Excerpt provided:
+--
Junos OS and Junos OS Evolved: Receipt of specific IS-IS update packet causes memory leak leading to RPD crash

A Missing Release of Memory after Effective Lifetime vulnerability in the routing protocol daemon (rpd) Juniper Networks Junos OS and Junos OS Evolved allows an unauthenticated attacker controlling an adjacent IS-IS neighbor to send a specific update packet causing a memory leak. Continued receipt and processing of these packets will exhaust all available memory, crashing rpd and creating a Denial of Service (DoS) condition.
+--
Entries shown:
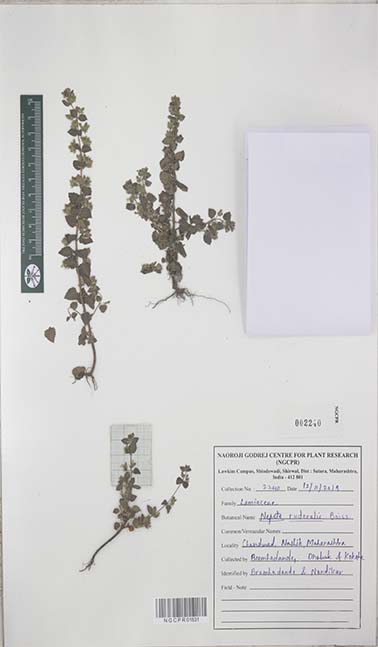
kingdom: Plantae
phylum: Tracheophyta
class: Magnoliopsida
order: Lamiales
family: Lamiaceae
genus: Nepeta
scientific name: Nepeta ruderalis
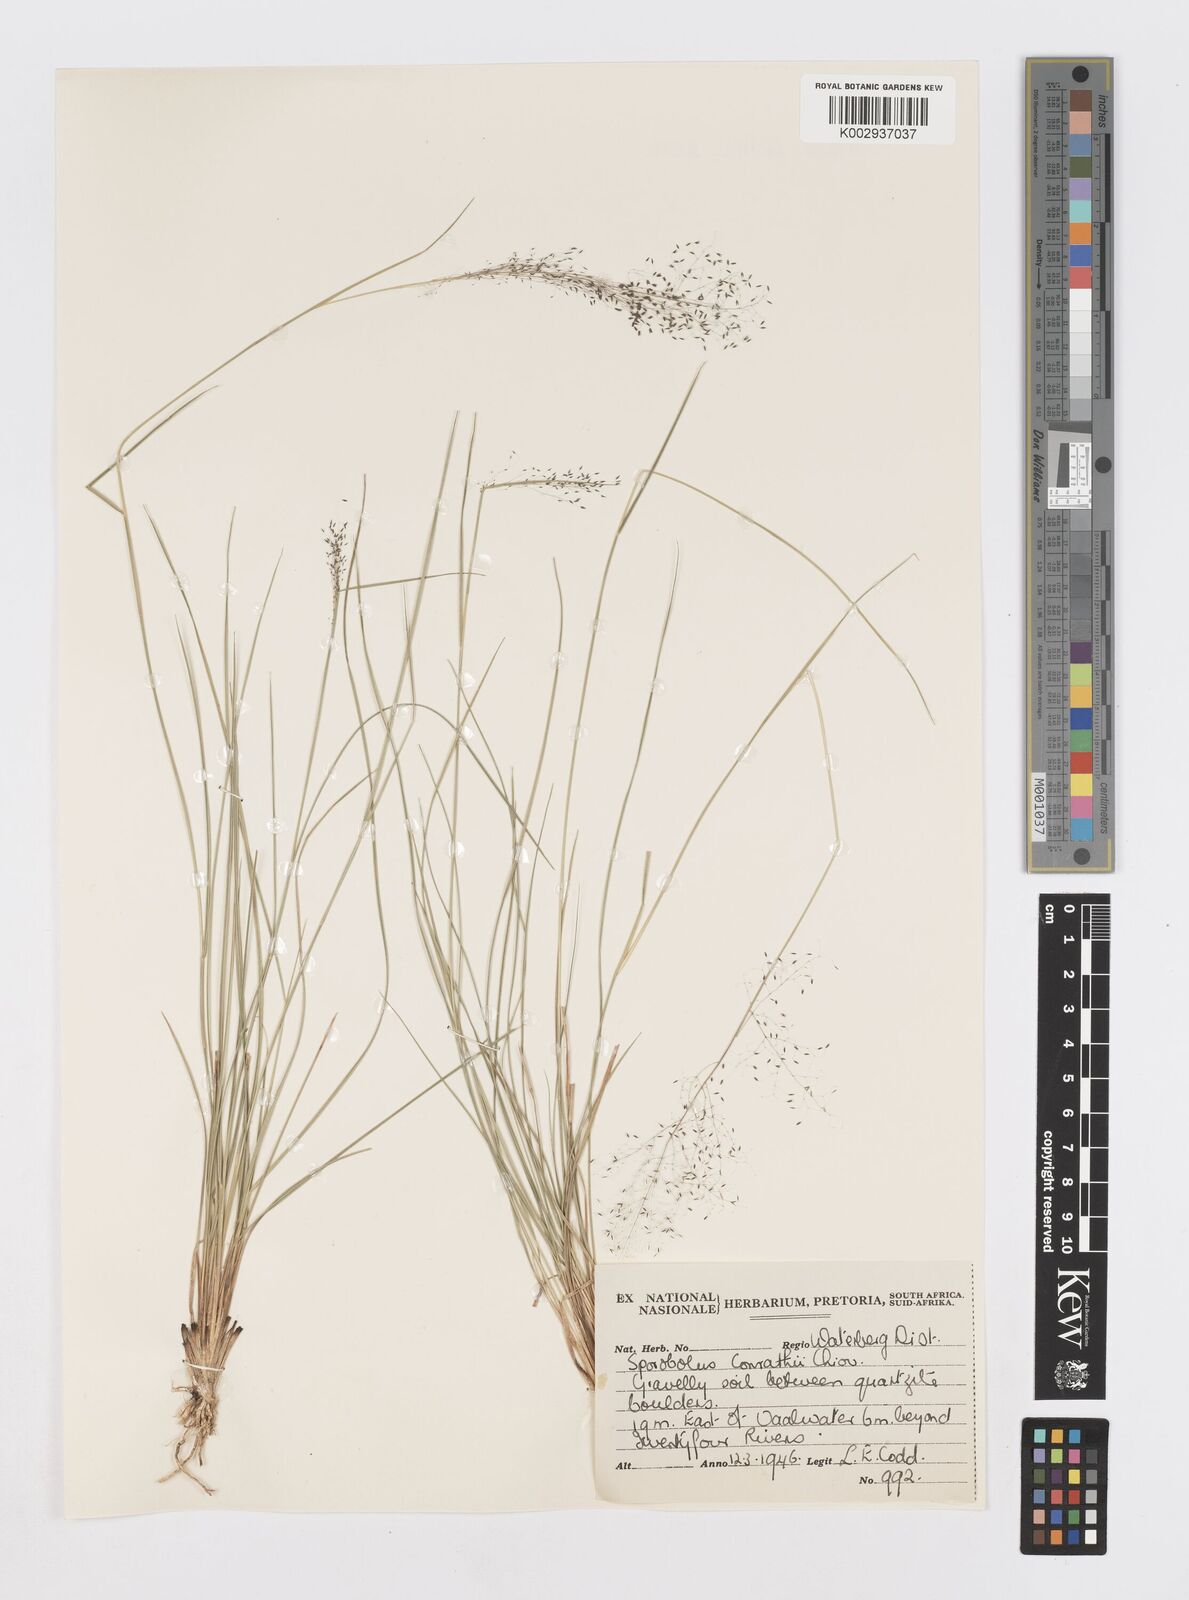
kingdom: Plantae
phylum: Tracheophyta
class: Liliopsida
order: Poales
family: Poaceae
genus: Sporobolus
+--
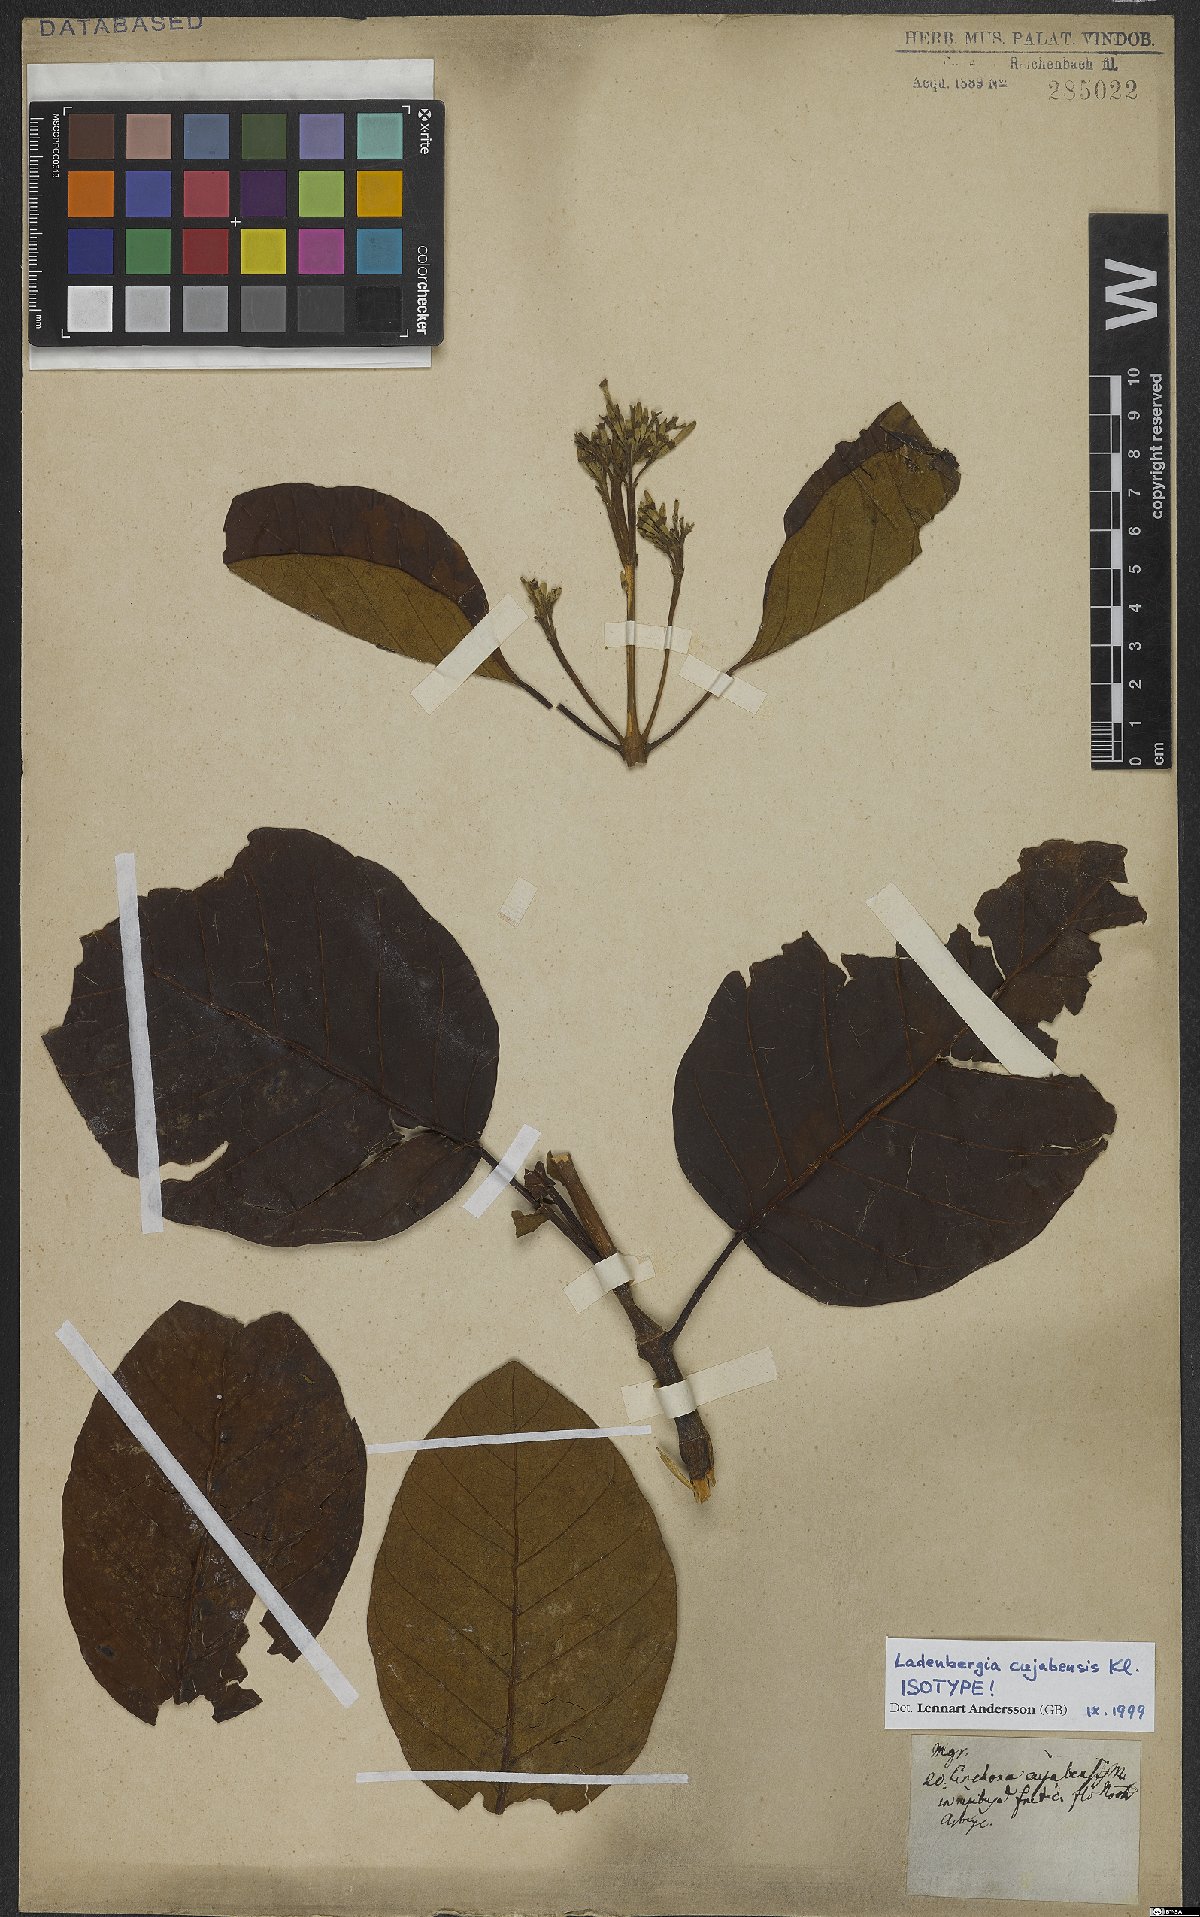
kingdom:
+--
Exercise aim:
Continue the Junos OS IS-IS memory leak advisory from its last sentence. The lines above are separate material with no connection to the Junos OS advisory.

Task response:
Memory usage can be monitored through the use of the 'show task memory detail' command. For example:

user@junos> show task memory detail | match ted-infra TED-INFRA-COOKIE           25   1072     28   1184     229

user@junos>

show task memory detail | match ted-infra TED-INFRA-COOKIE           31   1360     34   1472     307

This issue affects:

Junos OS:

• from 23.2 before 23.2R2,
• from 23.4 before 23.4R1-S2, 23.4R2,
• from 24.1 before 24.1R2;

Junos OS Evolved:

• from 23.2 before 23.2R2-EVO,
• from 23.4 before 23.4R1-S2-EVO, 23.4R2-EVO,
• from 24.1 before 24.1R2-EVO.

This issue does not affect Junos OS versions before 23.2R1 or Junos OS Evolved versions before 23.2R1-EVO.